> **阅读原文**
○ ○ ○ ○ ○ ○ ○

RT-Thread中的串口DMA分析


這里分析一下RT-Thread中串口DMA方式的實現,以供做新處理器串口支持時的參考。

背景

在如今的芯片性能和外設強大功能的情況下,串口不實現DMA/中斷方式操作,我認為在實際項目中基本是不可接受的,但遺憾的是,rt-thread現有支持的實現中,基本上沒有支持串口的DMA,文檔也沒有關於串口DMA支持相關的說明,這里以STM32實現為背景,梳理一下串口DMA的實現流程,以供新處理器實現時以作參考。

DMA接收准備

啟用DMA接收,需要在打開設備的時候做一些處理,入口函數為rt_device_open()。主體實現是:

rt_err_t rt_device_open(rt_device_t dev, rt_uint16_t oflag) { ...... result = device_init(dev); ...... result = device_open(dev, oflag); ...... } 

device_init()就是rt_serial_init()函數,其主要是調用configure()函數,

static rt_err_t rt_serial_init(struct rt_device *dev) { ...... if (serial->ops->configure) result = serial->ops->configure(serial, &serial->config); ...... } 

在stm32下,其configure()函數是stm32_configure(),其根據設備打開參數,配置STM32外設的寄存器。包括波特率、校驗等串口工作參數。

device_open()函數就是rt_serial_open()函數,其主要實現是:

static rt_err_t rt_serial_open(struct rt_device *dev, rt_uint16_t oflag) { ...... #ifdef RT_SERIAL_USING_DMA else if (oflag & RT_DEVICE_FLAG_DMA_RX) { if (serial->config.bufsz == 0) { struct rt_serial_rx_dma* rx_dma; rx_dma = (struct rt_serial_rx_dma*) rt_malloc (sizeof(struct rt_serial_rx_dma)); RT_ASSERT(rx_dma != RT_NULL); rx_dma->activated = RT_FALSE; serial->serial_rx = rx_dma; } else { struct rt_serial_rx_fifo* rx_fifo; rx_fifo = (struct rt_serial_rx_fifo*) rt_malloc (sizeof(struct rt_serial_rx_fifo) + serial->config.bufsz); RT_ASSERT(rx_fifo != RT_NULL); rx_fifo->buffer = (rt_uint8_t*) (rx_fifo + 1); rt_memset(rx_fifo->buffer, 0, serial->config.bufsz); rx_fifo->put_index = 0; rx_fifo->get_index = 0; rx_fifo->is_full = RT_FALSE; serial->serial_rx = rx_fifo; /* configure fifo address and length to low level device */ serial->ops->control(serial, RT_DEVICE_CTRL_CONFIG, (void *) RT_DEVICE_FLAG_DMA_RX); } dev->open_flag |= RT_DEVICE_FLAG_DMA_RX; } #endif /* RT_SERIAL_USING_DMA */ ...... #ifdef RT_SERIAL_USING_DMA else if (oflag & RT_DEVICE_FLAG_DMA_TX) { struct rt_serial_tx_dma* tx_dma; tx_dma = (struct rt_serial_tx_dma*) rt_malloc (sizeof(struct rt_serial_tx_dma)); RT_ASSERT(tx_dma != RT_NULL); tx_dma->activated = RT_FALSE; rt_data_queue_init(&(tx_dma->data_queue), 8, 4, RT_NULL); serial->serial_tx = tx_dma; dev->open_flag |= RT_DEVICE_FLAG_DMA_TX; /* configure low level device */ serial->ops->control(serial, RT_DEVICE_CTRL_CONFIG, (void *)RT_DEVICE_FLAG_DMA_TX); } #endif /* RT_SERIAL_USING_DMA */ ...... } 

可見,其主要工作是為DMA接收准備FIFO緩沖區;為DMA發送准備發送數據緩沖隊列,但是好像STM32中斷並沒有用到發送數據緩沖。

○ ○ ○ ○ ○ ○ ○

[原始材料]
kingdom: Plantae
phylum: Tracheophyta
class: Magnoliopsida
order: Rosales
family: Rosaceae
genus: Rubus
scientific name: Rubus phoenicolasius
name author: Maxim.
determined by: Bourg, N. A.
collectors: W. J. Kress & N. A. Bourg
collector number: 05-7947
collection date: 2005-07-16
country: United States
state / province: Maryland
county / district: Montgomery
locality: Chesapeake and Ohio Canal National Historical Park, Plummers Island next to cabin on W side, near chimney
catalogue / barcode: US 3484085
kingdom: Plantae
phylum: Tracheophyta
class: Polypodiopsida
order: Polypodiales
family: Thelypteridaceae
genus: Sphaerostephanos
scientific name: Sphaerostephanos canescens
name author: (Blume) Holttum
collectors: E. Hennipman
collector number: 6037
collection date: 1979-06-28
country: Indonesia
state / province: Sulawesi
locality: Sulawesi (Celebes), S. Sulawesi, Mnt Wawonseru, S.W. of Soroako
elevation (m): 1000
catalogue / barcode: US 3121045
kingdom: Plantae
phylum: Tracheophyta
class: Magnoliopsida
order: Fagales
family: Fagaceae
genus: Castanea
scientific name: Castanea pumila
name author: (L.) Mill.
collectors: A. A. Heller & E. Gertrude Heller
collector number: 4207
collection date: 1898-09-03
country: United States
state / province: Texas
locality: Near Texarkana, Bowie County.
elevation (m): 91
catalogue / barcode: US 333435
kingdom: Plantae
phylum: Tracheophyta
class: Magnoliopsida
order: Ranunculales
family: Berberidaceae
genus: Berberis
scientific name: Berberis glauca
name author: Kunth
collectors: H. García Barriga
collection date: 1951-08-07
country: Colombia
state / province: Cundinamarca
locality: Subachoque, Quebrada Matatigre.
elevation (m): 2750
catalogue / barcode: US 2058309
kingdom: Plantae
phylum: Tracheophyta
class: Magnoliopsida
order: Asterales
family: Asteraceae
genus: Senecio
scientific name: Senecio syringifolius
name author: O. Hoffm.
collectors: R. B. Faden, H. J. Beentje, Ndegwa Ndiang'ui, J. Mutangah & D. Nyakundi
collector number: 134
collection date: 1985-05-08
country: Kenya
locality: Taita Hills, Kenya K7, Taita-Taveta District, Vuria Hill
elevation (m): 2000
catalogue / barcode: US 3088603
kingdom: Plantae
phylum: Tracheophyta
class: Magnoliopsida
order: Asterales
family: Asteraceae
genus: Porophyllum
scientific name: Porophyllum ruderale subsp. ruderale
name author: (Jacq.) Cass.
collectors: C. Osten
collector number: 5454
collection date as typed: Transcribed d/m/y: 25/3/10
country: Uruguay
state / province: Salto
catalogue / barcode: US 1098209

○ ○ ○ ○ ○ ○ ○

> **待完成任务**
[1] 请把这篇串口DMA分析中以“在如今的芯片性能”开头的那一段改写成简短的要点列表,保留主要事实。
[2] 用两句话概括这篇串口DMA分析。
[3] 根据这篇串口DMA分析,在STM32下,configure()函数具体是哪个函数?

> **任务答案**
[1]
- 以如今的芯片性能和外设功能,作者认为实际项目中串口不实现DMA或中断方式操作基本不可接受。
- RT-Thread现有的实现基本不支持串口DMA,文档中也没有相关说明。
- 本文以STM32实现为背景,梳理串口DMA的实现流程,供新处理器实现时参考。

[2] 这篇文章以STM32为背景,分析RT-Thread中串口DMA的实现,供新处理器串口支持参考;启用DMA接收要从入口函数rt_device_open()开始,它先调用rt_serial_init()进行配置,再调用rt_serial_open()。rt_serial_open()的主要工作是为DMA接收准备FIFO缓冲区,并为DMA发送准备发送数据缓冲队列。

[3] stm32_configure()。